In-flight checks of the New Horizons science payload are going well, as six of the seven instruments on board have completed tests proving they survived launch and demonstrated their basic functionality.
Over the past month, spacecraft controllers at the Johns Hopkins Applied Physics Laboratory (APL) flipped the “on” switches for Ralph, Alice, LORRI, SWAP, PEPSSI and the Student Dust Counter and confirmed that the instruments’ thermal control systems work, their computer processors boot up and run the correct code, and they can receive commands and send telemetry (or status data) back to Earth. In addition, both the Alice and SWAP instruments have opened the aperture doors that protected them from contamination on Earth and during launch. The PEPSSI and Ralph aperture doors will be opened later this spring; LORRI’s door will be opened in early fall. (The dust counter and radio science experiment, named REX, do not have such doors.)

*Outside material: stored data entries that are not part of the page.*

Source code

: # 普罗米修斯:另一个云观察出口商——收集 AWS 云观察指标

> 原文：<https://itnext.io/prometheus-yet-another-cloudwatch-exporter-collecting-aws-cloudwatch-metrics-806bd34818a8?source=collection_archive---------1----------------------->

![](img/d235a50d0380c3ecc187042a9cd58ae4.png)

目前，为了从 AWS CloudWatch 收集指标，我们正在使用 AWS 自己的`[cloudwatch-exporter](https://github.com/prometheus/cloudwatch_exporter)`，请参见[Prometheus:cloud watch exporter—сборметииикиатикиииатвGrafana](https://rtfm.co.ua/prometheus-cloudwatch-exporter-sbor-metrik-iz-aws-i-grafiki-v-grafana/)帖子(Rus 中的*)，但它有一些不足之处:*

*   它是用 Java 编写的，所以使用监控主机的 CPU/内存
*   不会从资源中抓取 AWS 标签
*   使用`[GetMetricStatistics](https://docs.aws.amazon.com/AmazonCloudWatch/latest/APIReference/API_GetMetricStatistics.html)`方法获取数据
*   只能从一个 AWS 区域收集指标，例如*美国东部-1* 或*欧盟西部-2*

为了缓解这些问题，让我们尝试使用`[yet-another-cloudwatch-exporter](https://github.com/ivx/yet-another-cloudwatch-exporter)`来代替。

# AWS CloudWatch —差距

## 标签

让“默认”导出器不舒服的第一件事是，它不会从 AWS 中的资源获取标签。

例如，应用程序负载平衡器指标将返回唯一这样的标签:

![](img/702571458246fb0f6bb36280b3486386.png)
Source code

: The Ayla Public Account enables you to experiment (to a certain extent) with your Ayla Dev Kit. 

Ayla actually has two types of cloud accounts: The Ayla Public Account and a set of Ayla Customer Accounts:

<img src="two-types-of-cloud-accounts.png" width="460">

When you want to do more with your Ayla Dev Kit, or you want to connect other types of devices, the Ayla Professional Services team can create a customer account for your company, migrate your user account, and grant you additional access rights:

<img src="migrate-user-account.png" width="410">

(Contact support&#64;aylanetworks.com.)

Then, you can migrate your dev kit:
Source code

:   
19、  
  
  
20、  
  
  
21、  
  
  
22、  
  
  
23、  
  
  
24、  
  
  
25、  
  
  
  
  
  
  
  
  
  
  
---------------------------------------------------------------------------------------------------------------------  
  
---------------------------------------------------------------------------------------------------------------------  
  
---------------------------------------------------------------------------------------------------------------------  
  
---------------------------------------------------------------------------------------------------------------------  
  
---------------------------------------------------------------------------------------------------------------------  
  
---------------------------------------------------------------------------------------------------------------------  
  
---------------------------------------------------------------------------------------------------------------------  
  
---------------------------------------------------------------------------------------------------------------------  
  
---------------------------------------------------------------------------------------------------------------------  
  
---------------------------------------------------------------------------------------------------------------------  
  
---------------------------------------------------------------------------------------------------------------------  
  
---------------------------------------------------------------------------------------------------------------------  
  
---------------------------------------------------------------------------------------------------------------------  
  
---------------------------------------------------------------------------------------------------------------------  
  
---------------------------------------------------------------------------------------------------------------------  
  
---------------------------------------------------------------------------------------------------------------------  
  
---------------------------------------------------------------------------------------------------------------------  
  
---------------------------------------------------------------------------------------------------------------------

The team will complete the set of initial instrument checkouts in mid-April when it conducts similar exercises with REX, which is incorporated into the electronics of the spacecraft’s communications system.

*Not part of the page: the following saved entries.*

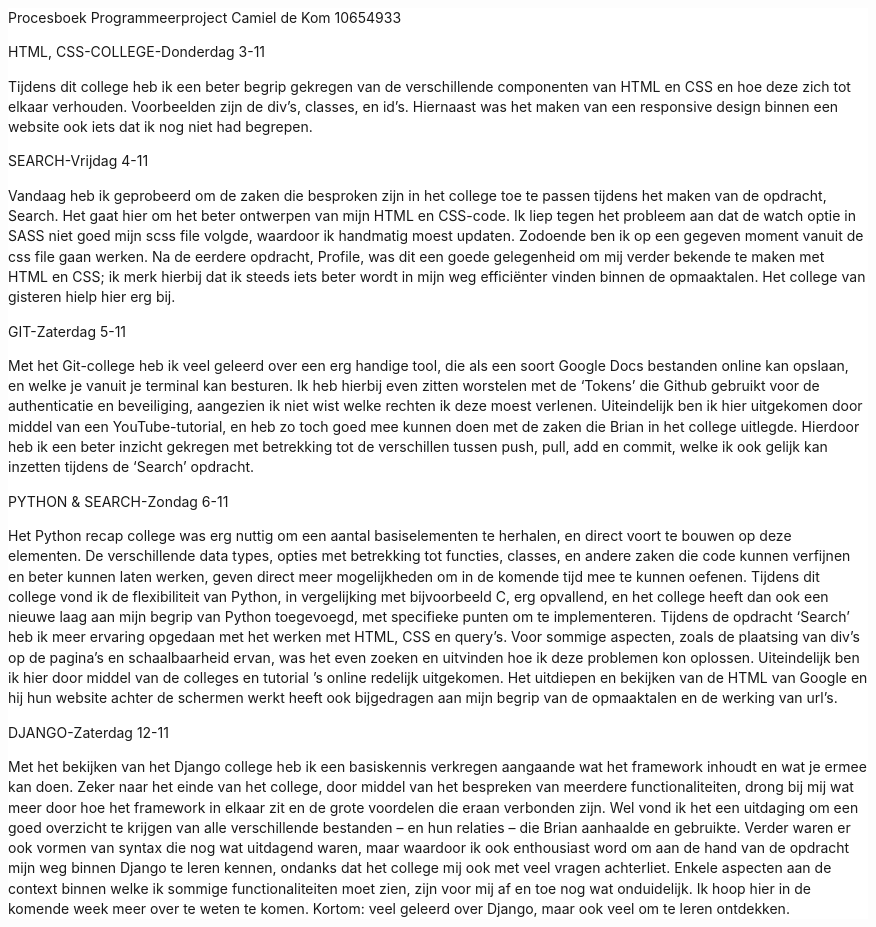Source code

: Procesboek
Programmeerproject
Camiel de Kom
10654933

HTML, CSS-COLLEGE-Donderdag 3-11

Tijdens dit college heb ik een beter begrip gekregen van de verschillende componenten van HTML en CSS en hoe deze zich tot elkaar verhouden. Voorbeelden zijn de div’s, classes, en id’s. Hiernaast was het maken van een responsive design binnen een website ook iets dat ik nog niet had begrepen.

SEARCH-Vrijdag 4-11

Vandaag heb ik geprobeerd om de zaken die besproken zijn in het college toe te passen tijdens het maken van de opdracht, Search. Het gaat hier om het beter ontwerpen van mijn HTML en CSS-code. Ik liep tegen het probleem aan dat de watch optie in SASS niet goed mijn scss file volgde, waardoor ik handmatig moest updaten. Zodoende ben ik op een gegeven moment vanuit de css file gaan werken. Na de eerdere opdracht, Profile, was dit een goede gelegenheid om mij verder bekende te maken met HTML en CSS; ik merk hierbij dat ik steeds iets beter wordt in mijn weg efficiënter vinden binnen de opmaaktalen. Het college van gisteren hielp hier erg bij.

GIT-Zaterdag 5-11

Met het Git-college heb ik veel geleerd over een erg handige tool, die als een soort Google Docs bestanden online kan opslaan, en welke je vanuit je terminal kan besturen. Ik heb hierbij even zitten worstelen met de ‘Tokens’ die Github gebruikt voor de authenticatie en beveiliging, aangezien ik niet wist welke rechten ik deze moest verlenen. Uiteindelijk ben ik hier uitgekomen door middel van een YouTube-tutorial, en heb zo toch goed mee kunnen doen met de zaken die Brian in het college uitlegde. Hierdoor heb ik een beter inzicht gekregen met betrekking tot de verschillen tussen push, pull, add en commit, welke ik ook gelijk kan inzetten tijdens de ‘Search’ opdracht.

PYTHON & SEARCH-Zondag 6-11

Het Python recap college was erg nuttig om een aantal basiselementen te herhalen, en direct voort te bouwen op deze elementen. De verschillende data types, opties met betrekking tot functies, classes, en andere zaken die code kunnen verfijnen en beter kunnen laten werken, geven direct meer mogelijkheden om in de komende tijd mee te kunnen oefenen. Tijdens dit college vond ik de flexibiliteit van Python, in vergelijking met bijvoorbeeld C, erg opvallend, en het college heeft dan ook een nieuwe laag aan mijn begrip van Python toegevoegd, met specifieke punten om te implementeren.
Tijdens de opdracht ‘Search’ heb ik meer ervaring opgedaan met het werken met HTML, CSS en query’s. Voor sommige aspecten, zoals de plaatsing van div’s op de pagina’s en schaalbaarheid ervan, was het even zoeken en uitvinden hoe ik deze problemen kon oplossen. Uiteindelijk ben ik hier door middel van de colleges en tutorial ’s online redelijk uitgekomen. Het uitdiepen en bekijken van de HTML van Google en hij hun website achter de schermen werkt heeft ook bijgedragen aan mijn begrip van de opmaaktalen en de werking van url’s.

DJANGO-Zaterdag 12-11

Met het bekijken van het Django college heb ik een basiskennis verkregen aangaande wat het framework inhoudt en wat je ermee kan doen. Zeker naar het einde van het college, door middel van het bespreken van meerdere functionaliteiten, drong bij mij wat meer door hoe het framework in elkaar zit en de grote voordelen die eraan verbonden zijn. Wel vond ik het een uitdaging om een goed overzicht te krijgen van alle verschillende bestanden – en hun relaties – die Brian aanhaalde en gebruikte. Verder waren er ook vormen van syntax die nog wat uitdagend waren, maar waardoor ik ook enthousiast word om aan de hand van de opdracht mijn weg binnen Django te leren kennen, ondanks dat het college mij ook met veel vragen achterliet. Enkele aspecten aan de context binnen welke ik sommige functionaliteiten moet zien, zijn voor mij af en toe nog wat onduidelijk. Ik hoop hier in de komende week meer over te weten te komen. Kortom: veel geleerd over Django, maar ook veel om te leren ontdekken.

“The instruments are sending back a lot of housekeeping data that says they’re working the way they’re supposed to,” says Mark Tapley, New Horizons science payload systems engineer from Southwest Research Institute.
New Horizons Principal Investigator Alan Stern, also of Southwest Research Institute, adds, “The mission science team is just beaming to know that the entire payload survived the stresses of launch in good health.”
Performance Testing Ahead
Through spring and summer the team will focus on actual payload performance tests, making sure each instrument is fully functional and ready to gather science data. This will include “first light” and calibration activities for the various instruments.

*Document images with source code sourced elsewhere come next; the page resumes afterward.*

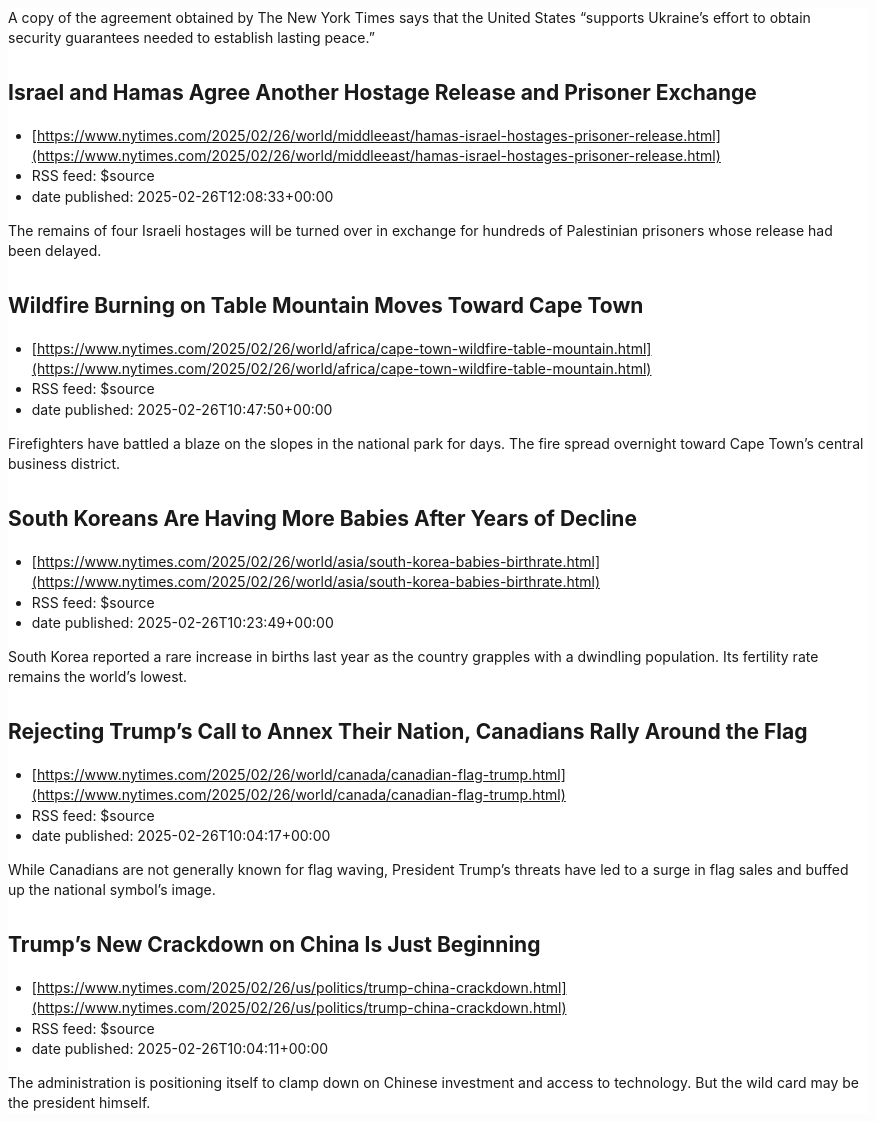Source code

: A copy of the agreement obtained by The New York Times says that the United States “supports Ukraine’s effort to obtain security guarantees needed to establish lasting peace.”

## Israel and Hamas Agree Another Hostage Release and Prisoner Exchange
 - [https://www.nytimes.com/2025/02/26/world/middleeast/hamas-israel-hostages-prisoner-release.html](https://www.nytimes.com/2025/02/26/world/middleeast/hamas-israel-hostages-prisoner-release.html)
 - RSS feed: $source
 - date published: 2025-02-26T12:08:33+00:00

The remains of four Israeli hostages will be turned over in exchange for hundreds of Palestinian prisoners whose release had been delayed.

## Wildfire Burning on Table Mountain Moves Toward Cape Town
 - [https://www.nytimes.com/2025/02/26/world/africa/cape-town-wildfire-table-mountain.html](https://www.nytimes.com/2025/02/26/world/africa/cape-town-wildfire-table-mountain.html)
 - RSS feed: $source
 - date published: 2025-02-26T10:47:50+00:00

Firefighters have battled a blaze on the slopes in the national park for days. The fire spread overnight toward Cape Town’s central business district.

## South Koreans Are Having More Babies After Years of Decline
 - [https://www.nytimes.com/2025/02/26/world/asia/south-korea-babies-birthrate.html](https://www.nytimes.com/2025/02/26/world/asia/south-korea-babies-birthrate.html)
 - RSS feed: $source
 - date published: 2025-02-26T10:23:49+00:00

South Korea reported a rare increase in births last year as the country grapples with a dwindling population. Its fertility rate remains the world’s lowest.

## Rejecting Trump’s Call to Annex Their Nation, Canadians Rally Around the Flag
 - [https://www.nytimes.com/2025/02/26/world/canada/canadian-flag-trump.html](https://www.nytimes.com/2025/02/26/world/canada/canadian-flag-trump.html)
 - RSS feed: $source
 - date published: 2025-02-26T10:04:17+00:00

While Canadians are not generally known for flag waving, President Trump’s threats have led to a surge in flag sales and buffed up the national symbol’s image.

## Trump’s New Crackdown on China Is Just Beginning
 - [https://www.nytimes.com/2025/02/26/us/politics/trump-china-crackdown.html](https://www.nytimes.com/2025/02/26/us/politics/trump-china-crackdown.html)
 - RSS feed: $source
 - date published: 2025-02-26T10:04:11+00:00

The administration is positioning itself to clamp down on Chinese investment and access to technology. But the wild card may be the president himself.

So far, only the Student Dust Counter has passed this battery of checkouts, and is now collecting dust-impact data along the spacecraft’s path to Jupiter. The first student-built instrument to fly on a NASA planetary mission, the SDC will detect microscopic dust grains produced by collisions among asteroids, comets and Kuiper Belt Objects during New Horizons’ long journey – giving scientists an unprecedented look at how collisional debris is distributed across the solar system.
Full payload commissioning is planned to be complete by early fall, several months before New Horizons passes through the Jupiter system in February 2007. “The Jupiter encounter will be a real confidence builder, when we see how the instruments perform in a real-world flyby,” Tapley says.